Each line in the listing below that contains "Rails" should be returned.

__EXTRACTED DATA__
++++++
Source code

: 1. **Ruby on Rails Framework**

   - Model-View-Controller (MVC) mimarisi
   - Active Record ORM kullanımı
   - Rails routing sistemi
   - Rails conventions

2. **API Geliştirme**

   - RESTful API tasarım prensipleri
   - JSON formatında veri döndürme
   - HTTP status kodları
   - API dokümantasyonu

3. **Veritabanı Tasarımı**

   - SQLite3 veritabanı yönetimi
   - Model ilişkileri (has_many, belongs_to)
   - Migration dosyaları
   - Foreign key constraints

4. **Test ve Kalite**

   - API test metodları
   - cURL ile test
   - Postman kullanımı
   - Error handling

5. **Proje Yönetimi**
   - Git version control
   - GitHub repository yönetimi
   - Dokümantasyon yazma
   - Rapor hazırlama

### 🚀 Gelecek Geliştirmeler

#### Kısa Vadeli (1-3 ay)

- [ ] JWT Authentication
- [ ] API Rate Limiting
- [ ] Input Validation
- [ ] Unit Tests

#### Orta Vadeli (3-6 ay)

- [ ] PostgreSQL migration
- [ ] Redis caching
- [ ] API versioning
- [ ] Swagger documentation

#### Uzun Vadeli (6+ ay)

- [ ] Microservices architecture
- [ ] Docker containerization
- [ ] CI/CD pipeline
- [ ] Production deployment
++++++
__SOLUTION FOR THIS PROBLEM__
: 1. **Ruby on Rails Framework**
   - Rails routing sistemi
   - Rails conventions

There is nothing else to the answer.